De beste Belgische prestatie ooit in een olympisch sprintnummer zette Kim Gevaert in Athene neer. Daar wil ze het niet bij laten.

Bijna onopgemerkt schuift, een uur voor de finale van de 200 meter, Marion Jones naar de aanloopbaan voor het verspringen. Er klinkt nauwelijks applaus wanneer ze zich met haar tweede sprong voor de finale plaatst. Hoe veel liever zou Marion Jones even na elven ’s avonds gestart zijn in haar wedstrijd, die ze, net als de 100 meter, op de vorige Spelen won. Maar Jones kwalificeerde zich tijdens de Amerikaanse trials enkel voor het verspringen en werd opgevist voor de 4 x 100 meter. In geen van beide disciplines won ze een medaille. Als een schim verdween ze uit Athene, zoals ze er ook arriveerde, pas een paar dagen voor de competitie. In het atletendorp liet ze zich niet zien, het contact met de pers beperkte ze tot een nietszeggende korte reactie na de misgelopen wedstrijden : “Toen ik vanochtend opstond, had ik andere plannen. Maar dit is sport : soms win je, soms verlies je.”

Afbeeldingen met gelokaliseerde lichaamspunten
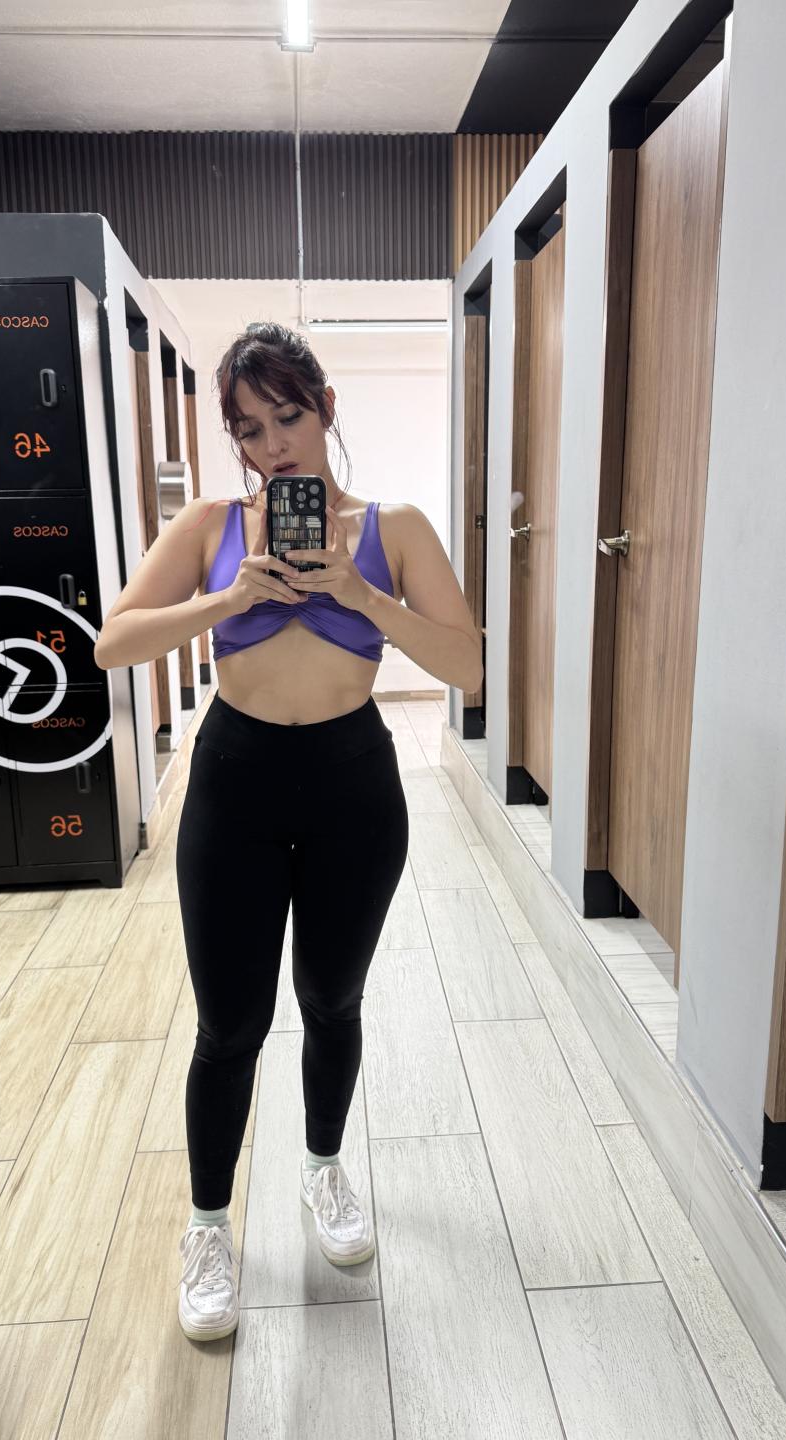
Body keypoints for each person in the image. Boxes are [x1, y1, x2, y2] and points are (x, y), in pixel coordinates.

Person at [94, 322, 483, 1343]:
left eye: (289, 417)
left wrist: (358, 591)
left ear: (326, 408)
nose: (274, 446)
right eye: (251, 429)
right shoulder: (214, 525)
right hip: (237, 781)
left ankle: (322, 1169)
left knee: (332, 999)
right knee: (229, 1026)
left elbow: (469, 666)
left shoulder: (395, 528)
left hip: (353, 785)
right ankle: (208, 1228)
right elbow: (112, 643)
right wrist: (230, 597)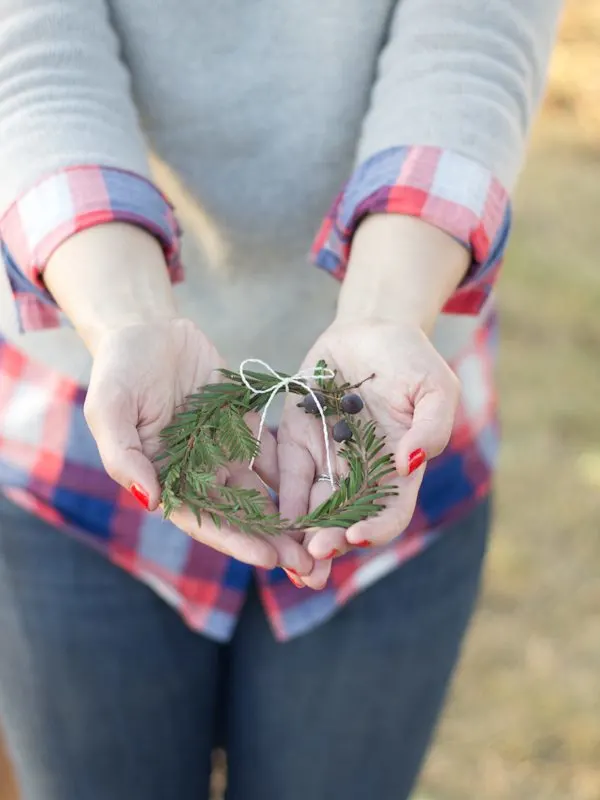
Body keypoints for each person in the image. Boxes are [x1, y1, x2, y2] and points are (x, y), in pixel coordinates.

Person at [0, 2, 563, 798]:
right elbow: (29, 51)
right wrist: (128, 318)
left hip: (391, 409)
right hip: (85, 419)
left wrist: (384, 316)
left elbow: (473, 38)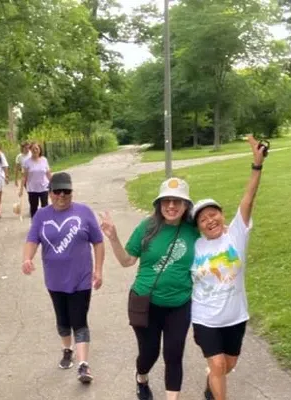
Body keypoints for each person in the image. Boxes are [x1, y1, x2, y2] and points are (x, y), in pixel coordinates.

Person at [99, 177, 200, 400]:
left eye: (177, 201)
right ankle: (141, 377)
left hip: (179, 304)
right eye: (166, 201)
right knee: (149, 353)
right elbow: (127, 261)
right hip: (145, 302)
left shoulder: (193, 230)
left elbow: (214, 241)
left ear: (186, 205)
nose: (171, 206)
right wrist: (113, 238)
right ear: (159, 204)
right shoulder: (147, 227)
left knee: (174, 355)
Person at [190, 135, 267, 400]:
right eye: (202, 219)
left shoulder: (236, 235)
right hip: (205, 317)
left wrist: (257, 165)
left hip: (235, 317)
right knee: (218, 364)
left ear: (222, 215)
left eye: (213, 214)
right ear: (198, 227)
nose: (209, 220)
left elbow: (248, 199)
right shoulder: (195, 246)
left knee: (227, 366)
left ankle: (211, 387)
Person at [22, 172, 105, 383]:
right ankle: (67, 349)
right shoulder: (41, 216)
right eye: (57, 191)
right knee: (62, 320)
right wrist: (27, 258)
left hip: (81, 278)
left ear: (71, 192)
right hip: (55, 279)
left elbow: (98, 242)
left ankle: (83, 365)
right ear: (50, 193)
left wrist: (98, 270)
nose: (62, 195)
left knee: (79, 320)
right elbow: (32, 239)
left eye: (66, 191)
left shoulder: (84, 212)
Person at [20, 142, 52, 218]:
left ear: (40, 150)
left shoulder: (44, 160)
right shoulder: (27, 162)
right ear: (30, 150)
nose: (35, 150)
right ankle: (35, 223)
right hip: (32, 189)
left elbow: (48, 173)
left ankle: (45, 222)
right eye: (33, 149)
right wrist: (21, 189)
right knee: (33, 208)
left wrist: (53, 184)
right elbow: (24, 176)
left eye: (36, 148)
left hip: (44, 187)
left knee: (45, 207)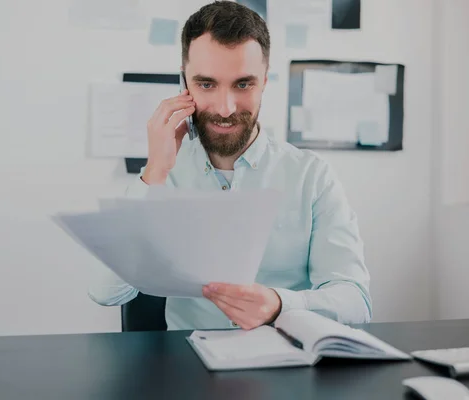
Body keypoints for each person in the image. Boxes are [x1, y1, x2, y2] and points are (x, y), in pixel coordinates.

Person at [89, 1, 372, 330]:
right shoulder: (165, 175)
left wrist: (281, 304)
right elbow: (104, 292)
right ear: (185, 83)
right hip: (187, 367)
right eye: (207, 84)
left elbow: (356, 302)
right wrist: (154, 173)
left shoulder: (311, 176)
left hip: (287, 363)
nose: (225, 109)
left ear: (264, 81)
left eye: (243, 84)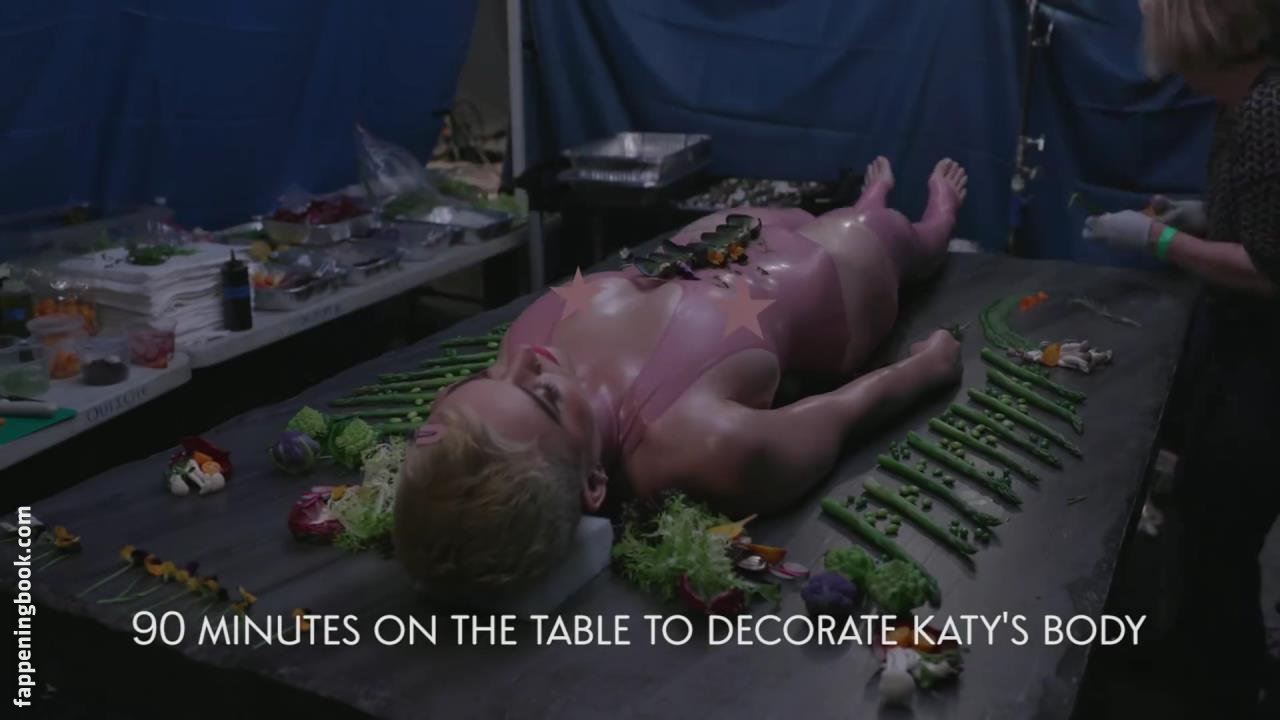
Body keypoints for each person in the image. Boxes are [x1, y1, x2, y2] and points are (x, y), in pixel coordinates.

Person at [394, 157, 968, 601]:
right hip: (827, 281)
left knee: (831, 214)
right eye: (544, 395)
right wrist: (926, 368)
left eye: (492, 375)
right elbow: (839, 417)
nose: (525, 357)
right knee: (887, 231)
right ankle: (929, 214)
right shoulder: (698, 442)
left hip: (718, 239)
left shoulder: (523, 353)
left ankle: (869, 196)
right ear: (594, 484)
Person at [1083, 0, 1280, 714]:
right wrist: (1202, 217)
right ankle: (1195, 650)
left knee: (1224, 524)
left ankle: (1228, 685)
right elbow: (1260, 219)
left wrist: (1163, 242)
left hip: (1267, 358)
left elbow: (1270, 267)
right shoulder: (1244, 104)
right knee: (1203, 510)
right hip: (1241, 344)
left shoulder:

* _Te doen_
1 > Herschrijf de alinea die begint met "Bijna onopgemerkt schuift" uit de tekst over de sprint in Athene korter, zodat de belangrijkste feiten blijven staan.
2 > Ga verder met de tekst over de sprint in Athene en begin na de laatste zin.
De regels staan los van de tekst.

* _Antwoorden_
1 > Een uur voor de finale van de 200 meter gaat Marion Jones bijna onopgemerkt naar het verspringen. Met haar tweede sprong haalt ze de finale, maar er is nauwelijks applaus. Ze had liever de 200 meter gelopen, die ze net als de 100 meter op de vorige Spelen won. Op de Amerikaanse trials plaatste ze zich echter alleen voor het verspringen, en ze werd nog toegevoegd aan de 4 x 100 meter. In geen van beide won ze een medaille. Ze kwam pas een paar dagen voor de wedstrijden in Athene aan en vertrok weer als een schim. In het atletendorp was ze niet te zien. De pers kreeg alleen een korte, nietszeggende reactie: "Toen ik vanochtend opstond, had ik andere plannen. Maar dit is sport: soms win je, soms verlies je."

2 >
Door de afwezigheid van Jones en Kelly White – geschorst wegens dopinggebruik – zou de 200 meter een open race worden. Dat zorgde vooraf voor verrassende prognoses. Het gerenommeerde Amerikaanse sportblad Sports Illustrated tipte voor het goud terecht op de Jamaicaanse Veronica Campbell en voor het zilver op de Amerikaanse Allyson Felix. Alleen voor brons zat SI ernaast : daarvoor mikte het blad op Kim Gevaert, die in de finale genoegen moest nemen met een zesde plaats. Niet dat de Kampenhoutse daar ontgoocheld om was. Na Patrick Stevens, in Atlanta ’96 in de 200 meter bij de mannen, was het nog maar de tweede keer in de olympische geschiedenis dat een Belg(ische) de finale haalde in een sprintnummer. ’s Anderendaags voegde Gevaert daar met haar vriendinnen in een fantastische 4 x 100 meter nog een derde finaleplaats aan toe. Van de negen wedstrijden die ze op vijf dagen afwerkte, viel er maar één (de halve finale in de 100 meter) tegen. Dat belooft voor de Memorial.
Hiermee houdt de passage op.